He said there was no hindrance to discussing the past in a normal way, noting that some historians propound revisionist views of history and others rebut them.

But Ms Tan's film involved people who figured in the communist insurgency. "It was a violent struggle; it lasted for 40 years from 1949. On one side, you had the non-communists, democratic groups; on the other side, you had the Communist Party of Malaya (CPM) and their sympathisers in the Communist United Front... It was an armed struggle for power," he said, adding that these were matters of historical record, not seriously disputed.

The six self-declared CPM members in Ms Tan's film do not deny having been guerillas, and one even shows himself in jungle green carrying weapons.

After the insurgency, many communists returned to Singapore with their families after owning up to their actions.

They included former communist leaders Eu Chooi Yip and P.V. Sarma who returned from China in 1991. "They were superiors of some of the people who are in the movie - cleared their accounts, made their peace, lived and died here," Mr Lee said.

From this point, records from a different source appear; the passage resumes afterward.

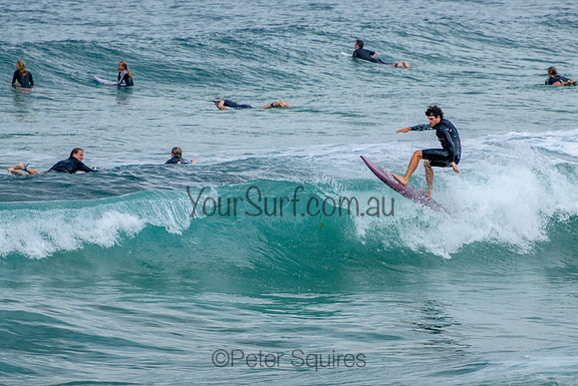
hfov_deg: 3.7
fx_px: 8833
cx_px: 308
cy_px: 173
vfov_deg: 2.5
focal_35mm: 550
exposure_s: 1/2000
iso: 360
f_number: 5.6
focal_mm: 400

There is nothing to stop the exiles in Ms Tan's film from doing the same, he added.

"Well, they've chosen not to do so. It's their prerogative. But if they have chosen not to do so, why should we allow them, through a movie, to present an account of themselves, not of documentary history objectively presented, but a self-serving personal account conveniently inaccurate in places, glossing over inconvenient facts in others?"

This, he said, would sully the honour and the reputation of security forces, and the people who fought the communists to build the Singapore of today.

A film, he added, is a different medium from a book.

"You write a book, I can write a counter book. The book, you can read together with the counter book," he explained. "You watch the movie, you think it's a documentary. It may be like Fahrenheit 9/11, very convincing, but it's not a documentary. And I think that we have to understand this in order to understand how to deal with these issues."

Professor Tommy Koh, who chaired the forum, noted that the influence of communism had waned, and would no longer pose a security threat to Singapore.

But Mr Lee replied: "Communism is over, but I don't think the people who used to support communism... have given up the fight for a place on the winner's podium."